General Amerkhail and several dozen tribal elders gathered in Jalalabad, the largest city in eastern Afghanistan, on Saturday to press the Afghan government to take a strong stand against the attacks. He offered his resignation, but it was not accepted.
"We all gathered to ask the government to stop the bombings and attacks by Pakistani forces," said Malik Darwish Lalpoorwal, a tribal elder from Lalpoor district in Nangarhar Province, one of the three provinces where the Pakistanis have shot over the border. "Why should our people die without any reason?
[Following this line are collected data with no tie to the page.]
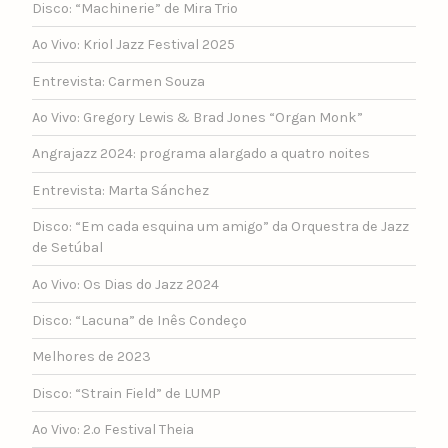
Disco: “Machinerie” de Mira Trio
Ao Vivo: Kriol Jazz Festival 2025
Entrevista: Carmen Souza
Ao Vivo: Gregory Lewis & Brad Jones “Organ Monk”
Angrajazz 2024: programa alargado a quatro noites
Entrevista: Marta Sánchez
Disco: “Em cada esquina um amigo” da Orquestra de Jazz
de Setúbal
Ao Vivo: Os Dias do Jazz 2024
Disco: “Lacuna” de Inês Condeço
Melhores de 2023
Disco: “Strain Field” de LUMP
Ao Vivo: 2.º Festival Theia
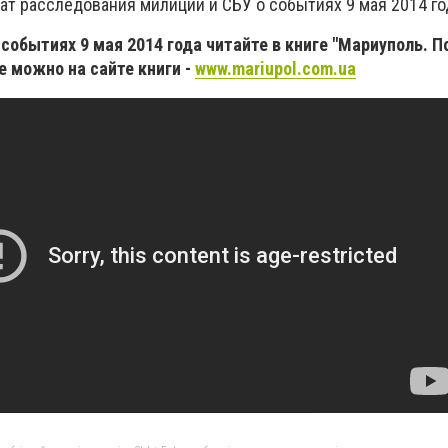
ат расследования милиции и СБУ о событиях 9 мая 2014 го
событиях 9 мая 2014 года читайте в книге "Мариуполь. 
е можно на сайте книги -
www.mariupol.com.ua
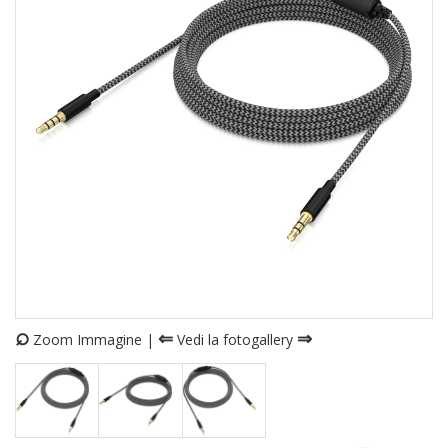
⌕
⇐
⇒
Zoom Immagine |
Vedi la fotogallery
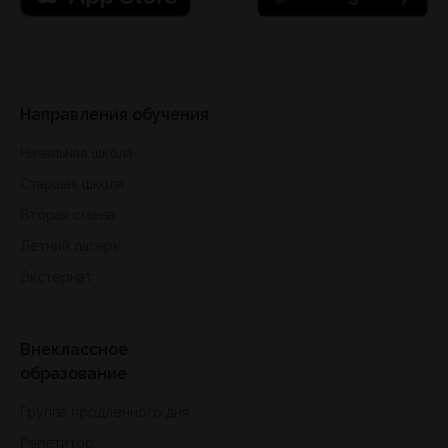
Направления обучения
Начальная школа
Старшая школа
Вторая смена
Летний лагерь
Экстернат
Внеклассное
образование
Группа продленного дня
Репетитор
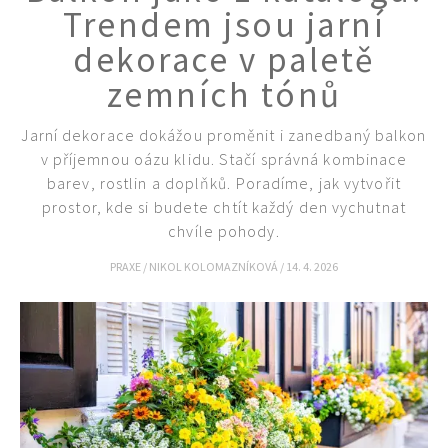
Trendem jsou jarní
dekorace v paletě
zemních tónů
74 Kč
Objednat >
Jarní dekorace dokážou proměnit i zanedbaný balkon
v příjemnou oázu klidu. Stačí správná kombinace
barev, rostlin a doplňků. Poradíme, jak vytvořit
prostor, kde si budete chtít každý den vychutnat
chvíle pohody.
PRAXE
/
NIKOL KOLOMAZNÍKOVÁ
/
14. 4. 2026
They have made many women into widows and many children into orphans. Please stop it." He threatened, along with the other elders, "to fight them with our bare hands."
In the Pakistani media, the army has indicated that its forces shot into Afghanistan in the process of pursuing Pakistani Taliban fighters who had fled into Afghanistan. Afghan security officials say that is unlikely, in part because the Pakistanis have not launched a major offensive against the Taliban in those provinces recently. The Afghan officials also say such an explanation does not justify the launching of scores of rockets.
"One or 2 or 10 rounds, yes, that could be if they were chasing the Taliban," General Amerkhail said. "But how come 800 rounds? So it seems they are intentionally targeting our innocent people."
Sangar Rahimi and Sharifullah Sahak contributed reporting from Kabul, and a New York Times employee from Jalalabad, Afghanistan.